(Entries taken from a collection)

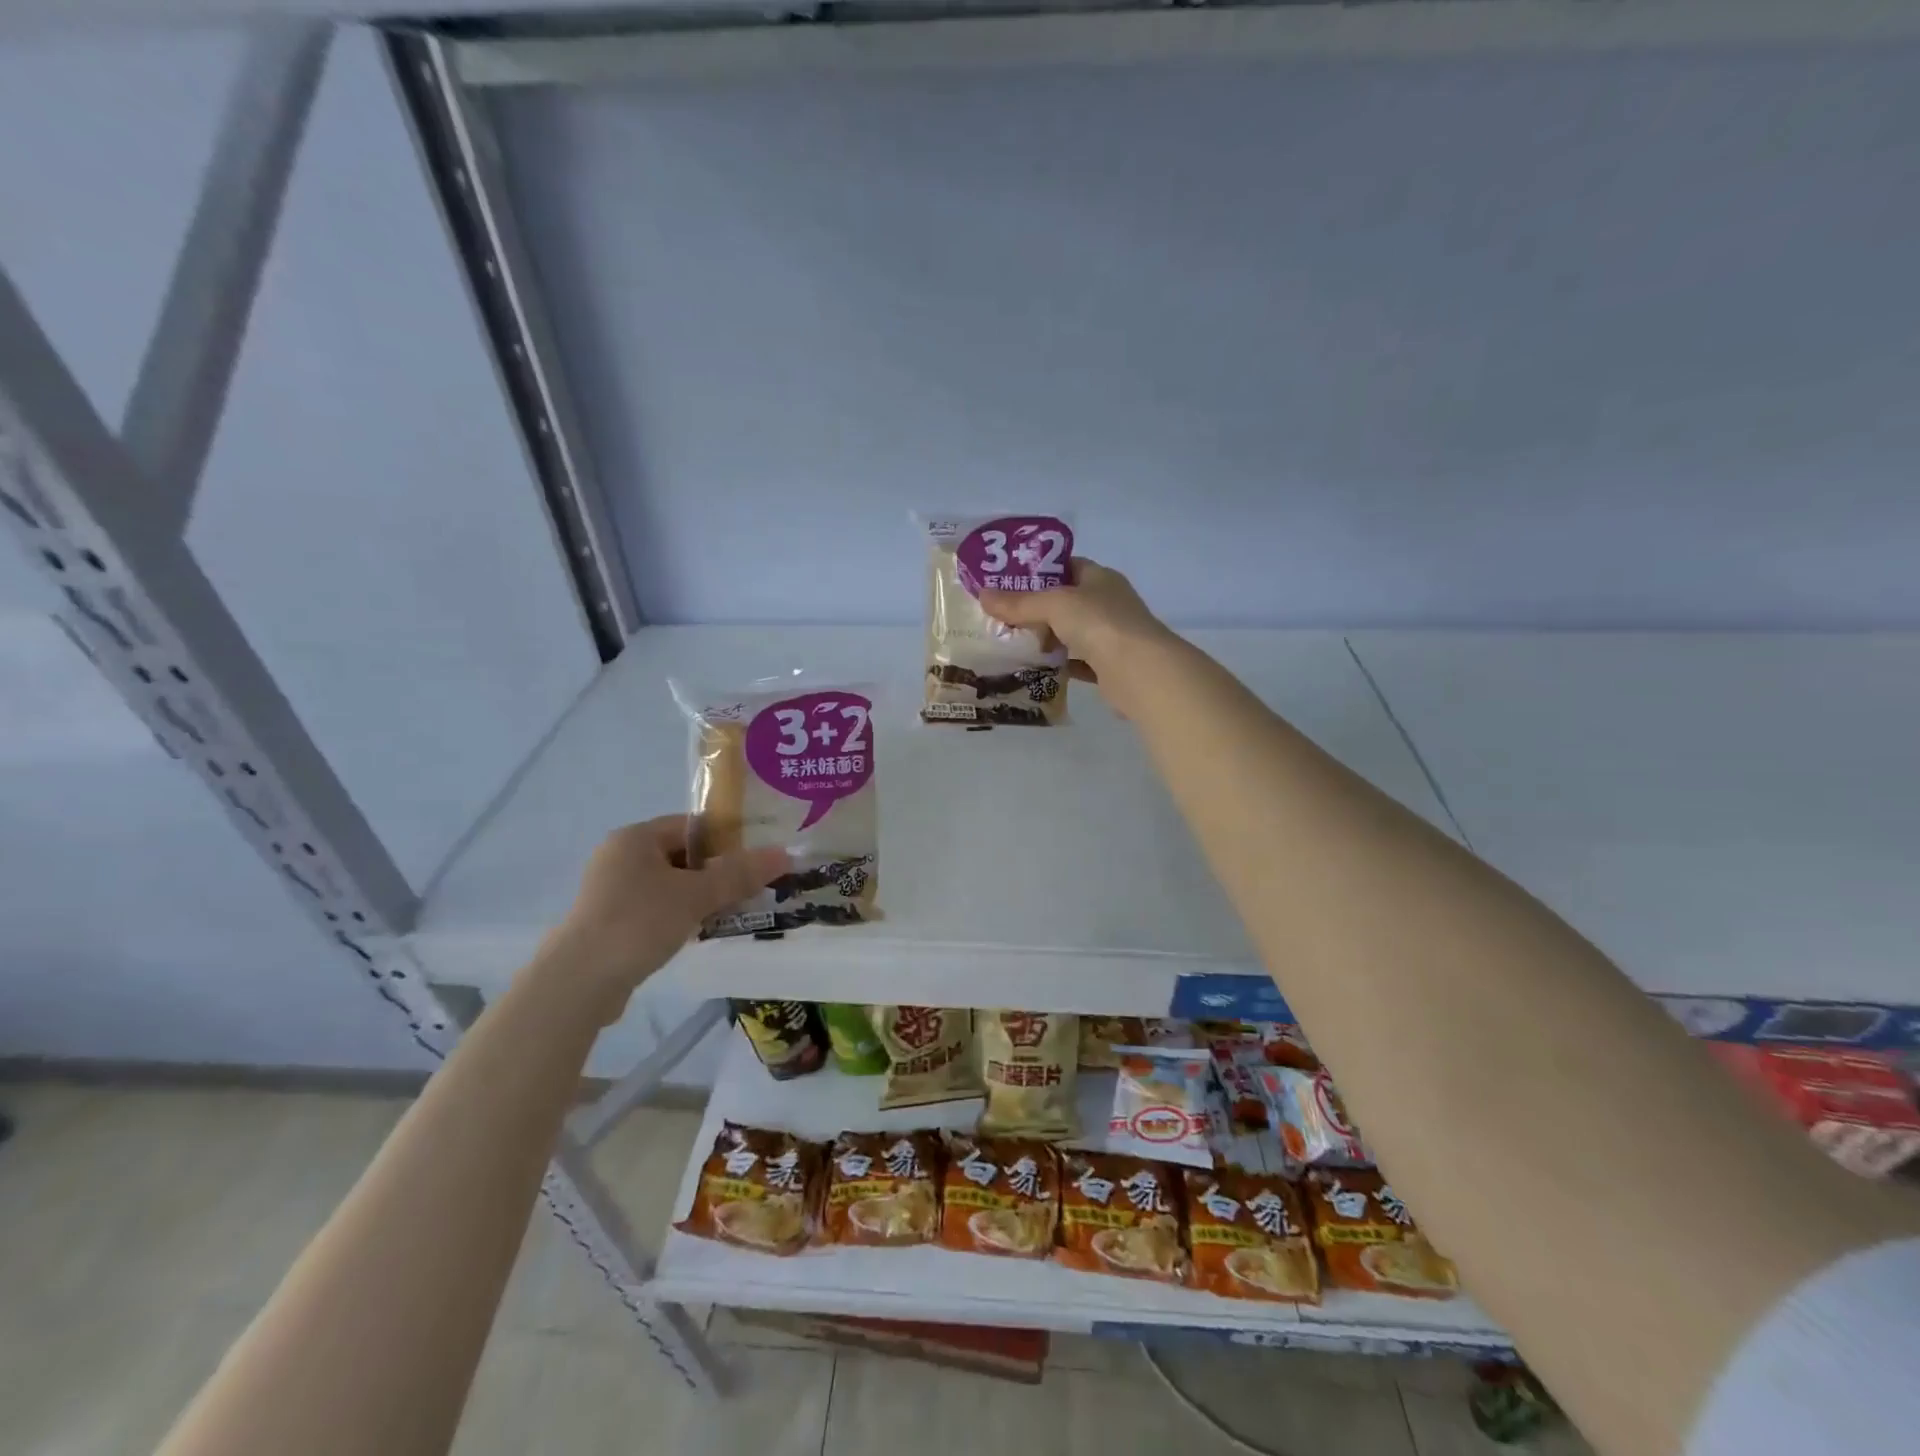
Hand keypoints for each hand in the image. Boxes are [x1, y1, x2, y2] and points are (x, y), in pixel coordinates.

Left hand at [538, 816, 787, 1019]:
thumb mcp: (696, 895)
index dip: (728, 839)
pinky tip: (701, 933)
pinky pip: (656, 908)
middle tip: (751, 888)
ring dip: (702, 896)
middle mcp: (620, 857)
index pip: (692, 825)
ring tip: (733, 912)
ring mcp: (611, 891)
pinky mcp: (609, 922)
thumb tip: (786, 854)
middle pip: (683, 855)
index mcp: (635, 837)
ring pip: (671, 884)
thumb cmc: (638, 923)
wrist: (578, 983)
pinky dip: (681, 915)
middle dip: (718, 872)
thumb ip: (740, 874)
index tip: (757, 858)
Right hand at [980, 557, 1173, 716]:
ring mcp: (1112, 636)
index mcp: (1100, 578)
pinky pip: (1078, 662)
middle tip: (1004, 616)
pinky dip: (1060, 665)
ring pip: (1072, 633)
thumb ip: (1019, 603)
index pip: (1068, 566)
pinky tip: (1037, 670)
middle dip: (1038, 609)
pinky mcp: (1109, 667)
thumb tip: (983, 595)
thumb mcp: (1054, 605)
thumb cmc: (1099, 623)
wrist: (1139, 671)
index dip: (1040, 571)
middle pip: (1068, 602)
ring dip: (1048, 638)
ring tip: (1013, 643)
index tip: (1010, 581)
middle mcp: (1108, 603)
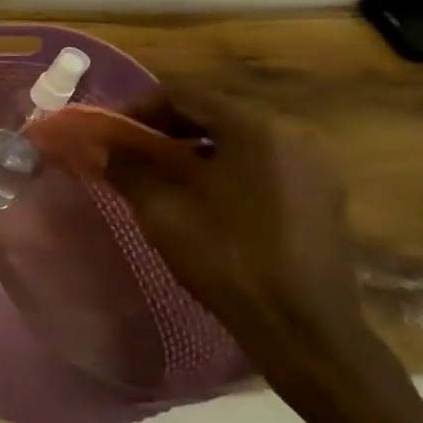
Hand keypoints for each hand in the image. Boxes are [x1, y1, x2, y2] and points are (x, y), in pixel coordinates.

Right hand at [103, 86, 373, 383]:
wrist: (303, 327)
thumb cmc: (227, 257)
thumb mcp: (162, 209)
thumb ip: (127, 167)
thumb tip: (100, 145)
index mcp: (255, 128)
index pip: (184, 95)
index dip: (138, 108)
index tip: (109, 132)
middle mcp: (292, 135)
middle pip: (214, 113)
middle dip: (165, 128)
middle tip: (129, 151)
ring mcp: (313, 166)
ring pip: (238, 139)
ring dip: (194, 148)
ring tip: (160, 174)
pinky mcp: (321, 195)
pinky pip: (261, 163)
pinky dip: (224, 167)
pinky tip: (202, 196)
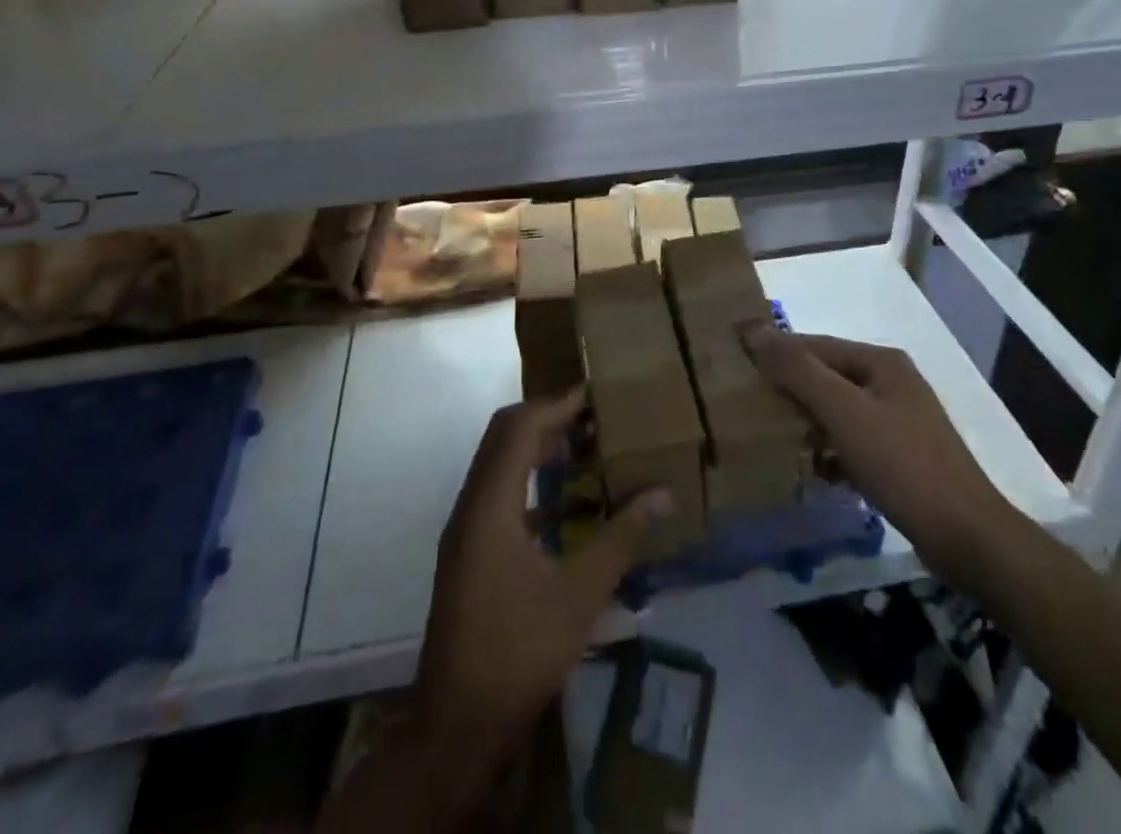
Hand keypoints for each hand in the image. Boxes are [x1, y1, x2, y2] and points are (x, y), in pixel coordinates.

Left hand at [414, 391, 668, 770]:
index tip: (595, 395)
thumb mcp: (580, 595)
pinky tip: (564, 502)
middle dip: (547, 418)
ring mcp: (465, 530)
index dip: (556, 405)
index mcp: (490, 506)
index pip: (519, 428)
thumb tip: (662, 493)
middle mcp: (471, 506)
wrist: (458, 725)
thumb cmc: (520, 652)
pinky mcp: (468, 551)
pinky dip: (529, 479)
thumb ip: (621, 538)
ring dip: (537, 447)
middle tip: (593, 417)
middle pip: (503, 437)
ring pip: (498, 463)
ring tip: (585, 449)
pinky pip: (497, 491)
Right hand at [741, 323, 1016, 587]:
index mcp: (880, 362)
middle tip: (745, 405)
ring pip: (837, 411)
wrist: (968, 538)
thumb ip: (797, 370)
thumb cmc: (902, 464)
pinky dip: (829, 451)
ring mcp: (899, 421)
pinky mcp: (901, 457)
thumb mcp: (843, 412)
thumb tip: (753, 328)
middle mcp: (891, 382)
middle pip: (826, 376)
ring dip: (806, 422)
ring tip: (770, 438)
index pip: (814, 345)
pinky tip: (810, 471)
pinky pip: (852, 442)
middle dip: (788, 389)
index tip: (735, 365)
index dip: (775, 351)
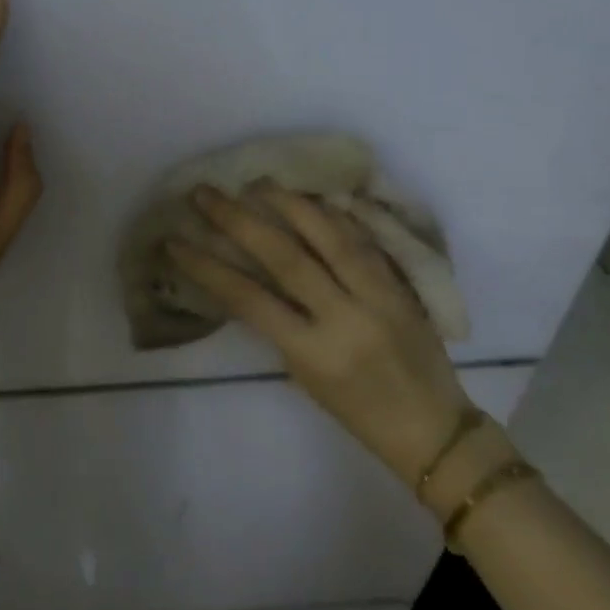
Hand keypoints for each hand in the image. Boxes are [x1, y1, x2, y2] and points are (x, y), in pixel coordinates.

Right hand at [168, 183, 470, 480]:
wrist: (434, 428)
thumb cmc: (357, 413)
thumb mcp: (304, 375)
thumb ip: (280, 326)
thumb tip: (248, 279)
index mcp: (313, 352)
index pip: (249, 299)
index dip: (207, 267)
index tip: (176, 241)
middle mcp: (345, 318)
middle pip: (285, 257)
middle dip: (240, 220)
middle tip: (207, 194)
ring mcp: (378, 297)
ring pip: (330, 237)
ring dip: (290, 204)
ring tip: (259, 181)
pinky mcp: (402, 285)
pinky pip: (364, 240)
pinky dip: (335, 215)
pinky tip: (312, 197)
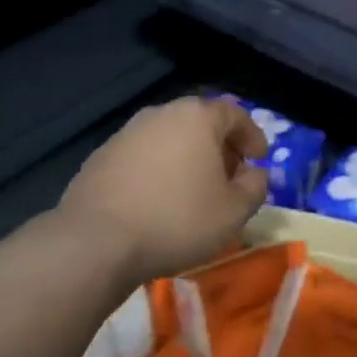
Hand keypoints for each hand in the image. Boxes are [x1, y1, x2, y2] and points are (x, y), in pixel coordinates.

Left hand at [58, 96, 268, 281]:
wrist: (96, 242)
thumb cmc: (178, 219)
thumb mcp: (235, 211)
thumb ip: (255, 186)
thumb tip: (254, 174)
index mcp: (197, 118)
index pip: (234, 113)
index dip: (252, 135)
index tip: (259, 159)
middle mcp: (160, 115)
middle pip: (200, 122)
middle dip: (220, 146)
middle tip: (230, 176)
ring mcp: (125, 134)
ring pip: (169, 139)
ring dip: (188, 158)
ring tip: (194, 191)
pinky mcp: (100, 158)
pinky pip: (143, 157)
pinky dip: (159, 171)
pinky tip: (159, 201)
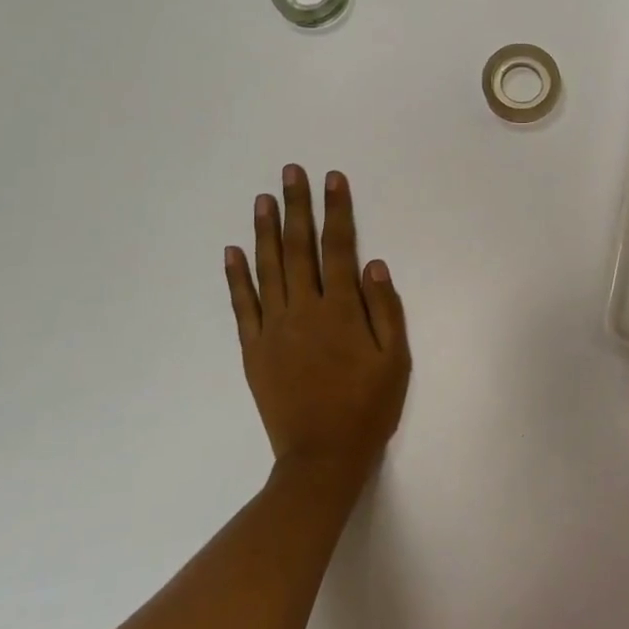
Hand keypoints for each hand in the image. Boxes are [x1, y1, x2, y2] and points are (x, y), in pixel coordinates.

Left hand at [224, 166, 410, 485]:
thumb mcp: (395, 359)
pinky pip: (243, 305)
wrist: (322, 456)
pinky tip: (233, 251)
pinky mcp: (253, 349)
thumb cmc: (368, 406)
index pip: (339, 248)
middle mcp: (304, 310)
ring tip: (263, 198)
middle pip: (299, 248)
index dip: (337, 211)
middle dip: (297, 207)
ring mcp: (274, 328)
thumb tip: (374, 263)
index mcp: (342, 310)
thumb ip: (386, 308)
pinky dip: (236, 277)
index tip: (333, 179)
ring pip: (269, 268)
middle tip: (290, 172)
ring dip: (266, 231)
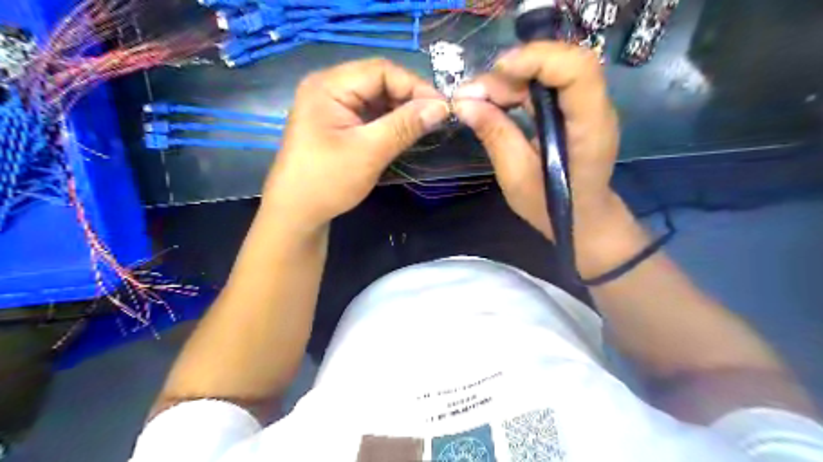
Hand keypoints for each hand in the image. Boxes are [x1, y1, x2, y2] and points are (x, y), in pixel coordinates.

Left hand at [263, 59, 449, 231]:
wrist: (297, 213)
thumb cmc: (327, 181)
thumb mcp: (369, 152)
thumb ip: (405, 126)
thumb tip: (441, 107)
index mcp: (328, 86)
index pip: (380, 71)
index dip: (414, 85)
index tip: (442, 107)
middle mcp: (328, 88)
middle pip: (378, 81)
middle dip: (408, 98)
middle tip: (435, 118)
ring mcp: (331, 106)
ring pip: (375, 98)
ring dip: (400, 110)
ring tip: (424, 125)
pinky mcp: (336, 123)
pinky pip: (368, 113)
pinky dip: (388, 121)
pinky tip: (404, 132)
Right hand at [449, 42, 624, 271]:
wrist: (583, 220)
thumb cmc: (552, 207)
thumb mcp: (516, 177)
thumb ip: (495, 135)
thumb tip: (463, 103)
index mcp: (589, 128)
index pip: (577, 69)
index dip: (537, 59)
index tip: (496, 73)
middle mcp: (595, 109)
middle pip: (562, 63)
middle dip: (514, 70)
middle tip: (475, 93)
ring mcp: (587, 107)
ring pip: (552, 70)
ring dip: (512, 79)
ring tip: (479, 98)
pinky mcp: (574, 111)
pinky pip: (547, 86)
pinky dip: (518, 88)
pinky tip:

**YOUR INSTRUCTIONS:**
Return only the stretch above from the line containing "ring pip: (269, 268)" through the line containing "middle pip: (378, 81)", word for word and without pictures.

**ANSWER AREA:**
ring pip: (269, 268)
middle tip: (290, 172)
ring dip: (266, 231)
Hand keypoints for each hand in the image. Boxes are [x1, y1, x2, y2] and points are (x, y), in pixel coordinates.

Left hand at [263, 59, 449, 231]:
wrist: (297, 213)
thumb cmc: (327, 181)
thumb mcp: (369, 152)
thumb ip: (405, 126)
thumb tip: (441, 107)
index mcp: (328, 86)
index pip: (380, 71)
index dip: (414, 85)
index tip: (442, 107)
middle mcp: (328, 88)
middle pip: (378, 81)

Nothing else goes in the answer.